=== Data for this exercise ===

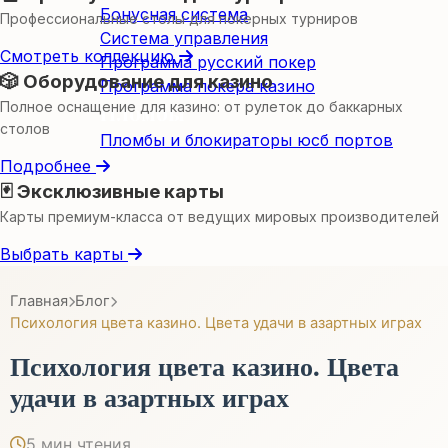
Бонусная система
Профессиональные столы для покерных турниров
Система управления
Смотреть коллекцию
Программа русский покер
🎲 Оборудование для казино
Программа покера казино
Полное оснащение для казино: от рулеток до баккарных
Пломбы
столов
Пломбы и блокираторы юсб портов
Подробнее
🃏 Эксклюзивные карты
Карты премиум-класса от ведущих мировых производителей
Выбрать карты
Главная
Блог
Психология цвета казино. Цвета удачи в азартных играх
Психология цвета казино. Цвета
удачи в азартных играх
5 мин чтения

===

Work to complete :: An unchanged copy of the listing, with no pictures, should be returned.

Solution for this problem ::
Бонусная система
Профессиональные столы для покерных турниров
Система управления
Смотреть коллекцию
Программа русский покер
🎲 Оборудование для казино
Программа покера казино
Полное оснащение для казино: от рулеток до баккарных
Пломбы
столов
Пломбы и блокираторы юсб портов
Подробнее
🃏 Эксклюзивные карты
Карты премиум-класса от ведущих мировых производителей
Выбрать карты
Главная
Блог
Психология цвета казино. Цвета удачи в азартных играх
Психология цвета казино. Цвета
удачи в азартных играх
5 мин чтения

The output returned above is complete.